SOURCE EXTRACT:
>>>

Looked here and looks promising: https://tello.com

For the others that say, we all get distracted, well then you might have no clue what distracted means to someone with a kid. You ask them to brush their teeth, they bring their toothbrush in the living room just to watch TV. Phone for a teenager it’s the worst thing a parent can do (outside of the emergency reasons)

4 comments

The social ostracism and inability to interact with their peers will not strengthen your children socially nor given them a value system for dealing with the challenges of the culture around them. It will simply delay when they have to grapple with it from a time in their lives when mistakes are understood and expected by the world to a time when the world will expect them to already be experienced with how to manage it. A rule like you describe is not for the benefit of your children. It is a crutch designed to help you avoid the hard work of having to teach proper values around difficult things. Charting a path through social media is part of parenting. You haven't found a secret hack that makes it easy. You have created a fantasy that you can simply get away with not doing so.
IMO, his kids will be just fine. Probably more than fine and more capable of handling real-life situations compared to other kids.

The positive effects of social media is highly exaggerated.

That's pretty much what my parents did, and I have mixed feelings about it. I do think it was good up to high school age. I would have said some dumb things when I was twelve I would probably regret today. But, as a teenager, it felt like just another way my parents were trying to control me. I would say that if you block phones, you have to counterbalance it with some other way your teenager can have agency. It doesn't matter too much what it is, just let your teenager have some freedom.

<<<

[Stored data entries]
>>>

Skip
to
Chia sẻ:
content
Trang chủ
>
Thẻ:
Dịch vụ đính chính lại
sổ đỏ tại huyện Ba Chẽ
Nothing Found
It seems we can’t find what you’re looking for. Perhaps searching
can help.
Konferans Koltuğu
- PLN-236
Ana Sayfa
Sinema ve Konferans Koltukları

<<<
>>>

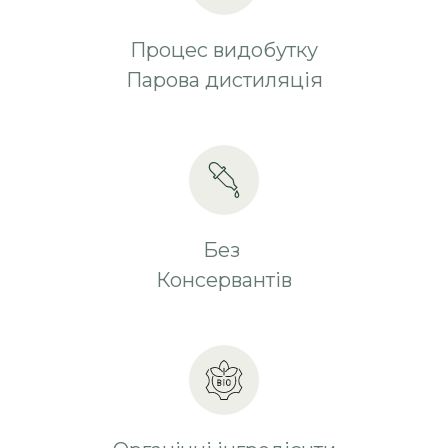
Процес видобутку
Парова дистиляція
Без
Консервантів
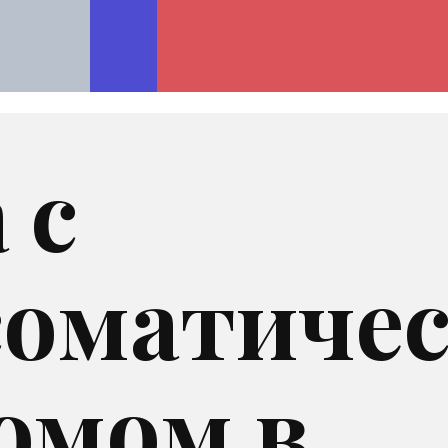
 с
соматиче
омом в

<<<

USING THE INFORMATION:
A: In the discussion about kids and phones, copy out everything from "For the others" down to "the emergency reasons)", swapping "toothbrush" for "hairbrush".
B: According to the discussion about kids and phones, how does one comment describe the positive effects of social media?

ANSWERS TO EACH TASK:
A:
For the others that say, we all get distracted, well then you might have no clue what distracted means to someone with a kid. You ask them to brush their teeth, they bring their hairbrush in the living room just to watch TV. Phone for a teenager it’s the worst thing a parent can do (outside of the emergency reasons)

B: As highly exaggerated.